Playing out front was more difficult because of the cars that would often be parked right in our field of play, not to mention the ones that dared interfere by driving through.  But we were less likely to hit the front door with a foul ball, thanks to the huge porch.  On occasion, we'd put a ball up atop the porch, but that takes skill.

A high school classmate of mine found stepball fascinating when he came to visit the summer between  freshman and sophomore years.  Of course, as the son of a bank executive, he'd never been in an inner city neighborhood.  He later showed me a version of baseball he'd invented on his tennis court.  (Other "rich kids" loved exploring my neighborhood.  One wanted to find rats along Herring Run and go walking through the sewers.)

Up at the nearby elementary school, kids often played "wallball", using similar principles for how far a ball would go for what kind of hit it was.  But the batter actually used a bat, standing in front of a rectangle painted on the building.  That way, the pitcher had his own strike zone, and the ball would come right back to him.

Saturday, May 22, 2010

We Really Used To Sing This, Exhibit 1

Written Perpetrated by Tom Parker, 1968  (In our critique of the St. Louis Jesuits, Haugen-Haas, Tom Conry, etc., we forget that Parker, Jack Miffleton, and Ray Repp -- with the complicity of WLP -- started this Spirit-of-Vatican-II descent into Liturgical Music Hades.)

Let All The Earth Sing His Praise

REFRAIN: Let all the earth sing his praise and joyful voices raise, for his mercy reaches out to ev'ry land.  (I used to think it was "BEFORE his mercy reaches out."  I wanted to make sure I raised my joyful voice in time!)

1. Sing, men, of distant China, tell of his worth
From Italy to the icy sea of the North.  (All those syllables were crammed in toward the end of the line.)
Men who ride on elephants and men who work in stores; (how sexist!)
Jesus is Lord of all the earth. (In other words, ignore those three previous lines.)

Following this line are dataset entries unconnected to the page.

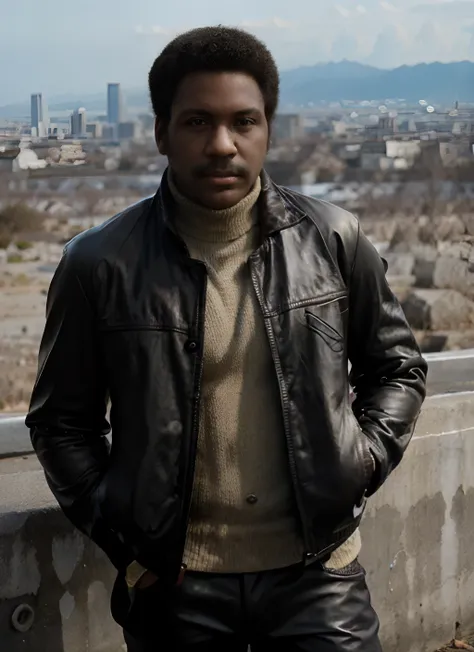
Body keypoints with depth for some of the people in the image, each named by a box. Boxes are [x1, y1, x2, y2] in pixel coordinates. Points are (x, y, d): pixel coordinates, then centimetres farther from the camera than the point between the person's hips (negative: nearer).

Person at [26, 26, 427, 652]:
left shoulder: (334, 240, -2)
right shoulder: (100, 265, -6)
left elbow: (396, 367, 11)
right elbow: (61, 420, 4)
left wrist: (362, 462, -2)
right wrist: (115, 527, -4)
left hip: (318, 573, 1)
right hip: (173, 585, 0)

2. Come, dance, and run before him all you who can,
from Baltimore to the distant shore of Japan. (I think that's why our parish sung this so much; it mentioned good old Bawlamer.  But why?)
Men (again!) who plow the endless (?) plains your Savior is at hand: Jesus the hope of ev'ry land.  (Again, a mention of Jesus covers up everything else.)

3. Hear us men of France and Sweden, boys of Peru, (Did Parker influence Steely Dan to use a bunch of geographic references?)
all children of the sea, girls (finally) of Brittany, too. (Um, excuse me, but Brittany is in the aforementioned France.)
Babies who ride on camels trudging seas of sand: (Metrically, this line, and most of those in the verses, make no musical sense.)
Jesus, your brother's callin' you. ("Callin'" is how Parker wrote it.)

And this was called liturgical music.  I think I'd prefer "Headin' out to Eden, yea, brother . . ." from Star Trek.